## DATASET RECORDS
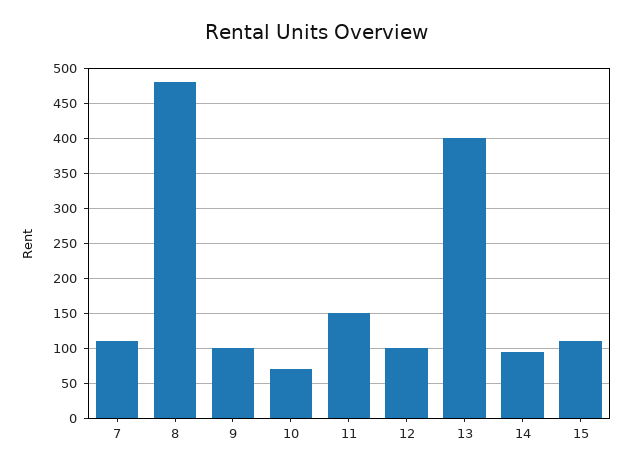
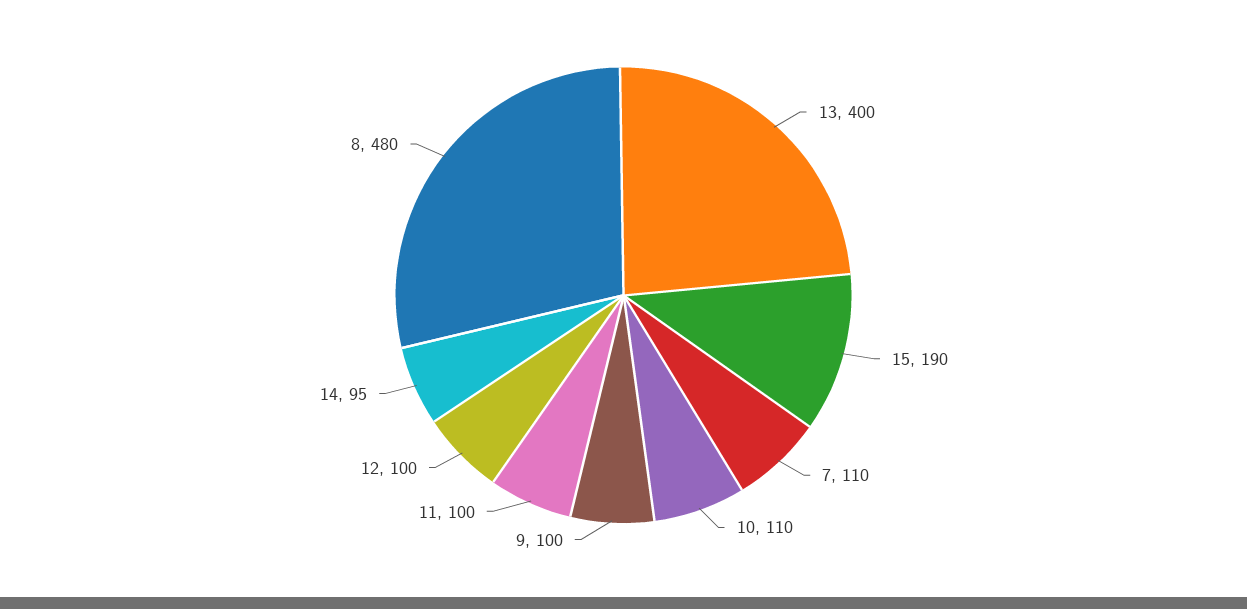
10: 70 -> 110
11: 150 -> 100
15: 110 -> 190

---

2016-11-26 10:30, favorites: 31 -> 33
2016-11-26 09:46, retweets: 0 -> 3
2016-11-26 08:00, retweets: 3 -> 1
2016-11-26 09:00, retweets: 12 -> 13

## JOB ITEM
Using the entries above, give again exactly the lines from the line holding "2016-11-26 10:30, favorites: 31 -> 33" through the line holding "2016-11-26 09:00, retweets: 12 -> 13". Include both end lines and nothing else.

## YOUR RESPONSE
2016-11-26 10:30, favorites: 31 -> 33
2016-11-26 09:46, retweets: 0 -> 3
2016-11-26 08:00, retweets: 3 -> 1
2016-11-26 09:00, retweets: 12 -> 13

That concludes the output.